**Your assignment**
Reproduce the data below line for line, changing nothing.

Extracted records:
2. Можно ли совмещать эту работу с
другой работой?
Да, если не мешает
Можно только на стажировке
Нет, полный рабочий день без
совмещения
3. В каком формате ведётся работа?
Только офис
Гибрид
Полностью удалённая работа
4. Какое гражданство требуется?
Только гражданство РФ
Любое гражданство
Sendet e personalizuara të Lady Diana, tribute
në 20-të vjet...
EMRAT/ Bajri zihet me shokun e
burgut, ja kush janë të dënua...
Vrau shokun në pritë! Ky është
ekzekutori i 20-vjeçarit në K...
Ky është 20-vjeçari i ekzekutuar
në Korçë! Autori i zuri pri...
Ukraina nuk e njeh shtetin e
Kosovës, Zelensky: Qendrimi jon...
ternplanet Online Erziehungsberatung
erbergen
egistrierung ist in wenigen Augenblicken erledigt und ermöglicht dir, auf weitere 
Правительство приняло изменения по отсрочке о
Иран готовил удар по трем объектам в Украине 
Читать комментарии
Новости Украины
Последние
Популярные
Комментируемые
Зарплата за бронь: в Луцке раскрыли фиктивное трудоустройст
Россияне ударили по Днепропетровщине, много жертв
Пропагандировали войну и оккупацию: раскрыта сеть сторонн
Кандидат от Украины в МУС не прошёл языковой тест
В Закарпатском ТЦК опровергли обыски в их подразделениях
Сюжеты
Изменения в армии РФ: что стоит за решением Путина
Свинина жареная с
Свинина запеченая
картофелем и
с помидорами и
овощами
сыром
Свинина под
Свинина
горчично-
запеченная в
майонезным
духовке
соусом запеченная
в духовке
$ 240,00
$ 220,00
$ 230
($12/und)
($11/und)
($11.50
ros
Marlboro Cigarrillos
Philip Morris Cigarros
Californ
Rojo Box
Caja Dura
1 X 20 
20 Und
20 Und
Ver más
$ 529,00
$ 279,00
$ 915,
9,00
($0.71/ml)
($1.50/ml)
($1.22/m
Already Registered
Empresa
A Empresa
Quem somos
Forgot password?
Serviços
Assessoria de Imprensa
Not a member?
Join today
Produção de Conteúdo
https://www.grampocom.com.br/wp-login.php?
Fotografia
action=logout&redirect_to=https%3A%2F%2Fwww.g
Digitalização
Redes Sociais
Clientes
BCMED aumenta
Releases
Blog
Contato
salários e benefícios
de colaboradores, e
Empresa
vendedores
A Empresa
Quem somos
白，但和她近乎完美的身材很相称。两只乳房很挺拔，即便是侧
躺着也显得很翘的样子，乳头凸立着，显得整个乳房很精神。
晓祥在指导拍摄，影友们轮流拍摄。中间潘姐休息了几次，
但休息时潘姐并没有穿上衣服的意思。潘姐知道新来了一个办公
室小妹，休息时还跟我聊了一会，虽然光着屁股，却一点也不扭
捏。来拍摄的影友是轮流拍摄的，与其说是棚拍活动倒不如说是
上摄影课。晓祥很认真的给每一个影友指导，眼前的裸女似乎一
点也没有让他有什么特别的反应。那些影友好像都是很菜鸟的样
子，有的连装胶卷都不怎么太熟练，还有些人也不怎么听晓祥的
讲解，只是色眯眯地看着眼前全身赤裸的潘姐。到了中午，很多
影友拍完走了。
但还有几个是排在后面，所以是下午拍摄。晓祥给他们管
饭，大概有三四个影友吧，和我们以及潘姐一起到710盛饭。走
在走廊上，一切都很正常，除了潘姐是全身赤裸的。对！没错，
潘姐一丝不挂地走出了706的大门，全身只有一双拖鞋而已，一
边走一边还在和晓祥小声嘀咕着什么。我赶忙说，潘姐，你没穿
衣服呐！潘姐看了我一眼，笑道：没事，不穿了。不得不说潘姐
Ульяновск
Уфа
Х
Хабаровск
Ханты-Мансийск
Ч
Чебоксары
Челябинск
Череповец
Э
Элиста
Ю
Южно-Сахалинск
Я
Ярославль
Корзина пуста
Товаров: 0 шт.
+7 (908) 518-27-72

**Response for this exercise**
2. Можно ли совмещать эту работу с
другой работой?
Да, если не мешает
Можно только на стажировке
Нет, полный рабочий день без
совмещения
3. В каком формате ведётся работа?
Только офис
Гибрид
Полностью удалённая работа
4. Какое гражданство требуется?
Только гражданство РФ
Любое гражданство
Sendet e personalizuara të Lady Diana, tribute
në 20-të vjet...
EMRAT/ Bajri zihet me shokun e
burgut, ja kush janë të dënua...
Vrau shokun në pritë! Ky është
ekzekutori i 20-vjeçarit në K...
Ky është 20-vjeçari i ekzekutuar
në Korçë! Autori i zuri pri...
Ukraina nuk e njeh shtetin e
Kosovës, Zelensky: Qendrimi jon...
ternplanet Online Erziehungsberatung
erbergen
egistrierung ist in wenigen Augenblicken erledigt und ermöglicht dir, auf weitere 
Правительство приняло изменения по отсрочке о
Иран готовил удар по трем объектам в Украине 
Читать комментарии
Новости Украины
Последние
Популярные
Комментируемые
Зарплата за бронь: в Луцке раскрыли фиктивное трудоустройст
Россияне ударили по Днепропетровщине, много жертв
Пропагандировали войну и оккупацию: раскрыта сеть сторонн
Кандидат от Украины в МУС не прошёл языковой тест
В Закарпатском ТЦК опровергли обыски в их подразделениях
Сюжеты
Изменения в армии РФ: что стоит за решением Путина
Свинина жареная с
Свинина запеченая
картофелем и
с помидорами и
овощами
сыром
Свинина под
Свинина
горчично-
запеченная в
майонезным
духовке
соусом запеченная
в духовке
$ 240,00
$ 220,00
$ 230
($12/und)
($11/und)
($11.50
ros
Marlboro Cigarrillos
Philip Morris Cigarros
Californ
Rojo Box
Caja Dura
1 X 20 
20 Und
20 Und
Ver más
$ 529,00
$ 279,00
$ 915,
9,00
($0.71/ml)
($1.50/ml)
($1.22/m
Already Registered
Empresa
A Empresa
Quem somos
Forgot password?
Serviços
Assessoria de Imprensa
Not a member?
Join today
Produção de Conteúdo
https://www.grampocom.com.br/wp-login.php?
Fotografia
action=logout&redirect_to=https%3A%2F%2Fwww.g
Digitalização
Redes Sociais
Clientes
BCMED aumenta
Releases
Blog
Contato
salários e benefícios
de colaboradores, e
Empresa
vendedores
A Empresa
Quem somos
白，但和她近乎完美的身材很相称。两只乳房很挺拔，即便是侧
躺着也显得很翘的样子，乳头凸立着，显得整个乳房很精神。
晓祥在指导拍摄，影友们轮流拍摄。中间潘姐休息了几次，
但休息时潘姐并没有穿上衣服的意思。潘姐知道新来了一个办公
室小妹，休息时还跟我聊了一会，虽然光着屁股，却一点也不扭
捏。来拍摄的影友是轮流拍摄的，与其说是棚拍活动倒不如说是
上摄影课。晓祥很认真的给每一个影友指导，眼前的裸女似乎一
点也没有让他有什么特别的反应。那些影友好像都是很菜鸟的样
子，有的连装胶卷都不怎么太熟练，还有些人也不怎么听晓祥的
讲解，只是色眯眯地看着眼前全身赤裸的潘姐。到了中午，很多
影友拍完走了。
但还有几个是排在后面，所以是下午拍摄。晓祥给他们管
饭，大概有三四个影友吧，和我们以及潘姐一起到710盛饭。走
在走廊上，一切都很正常，除了潘姐是全身赤裸的。对！没错，
潘姐一丝不挂地走出了706的大门，全身只有一双拖鞋而已，一
边走一边还在和晓祥小声嘀咕着什么。我赶忙说，潘姐，你没穿
衣服呐！潘姐看了我一眼，笑道：没事，不穿了。不得不说潘姐
Ульяновск
Уфа
Х
Хабаровск
Ханты-Мансийск
Ч
Чебоксары
Челябинск
Череповец
Э
Элиста
Ю
Южно-Сахалинск
Я
Ярославль
Корзина пуста
Товаров: 0 шт.
+7 (908) 518-27-72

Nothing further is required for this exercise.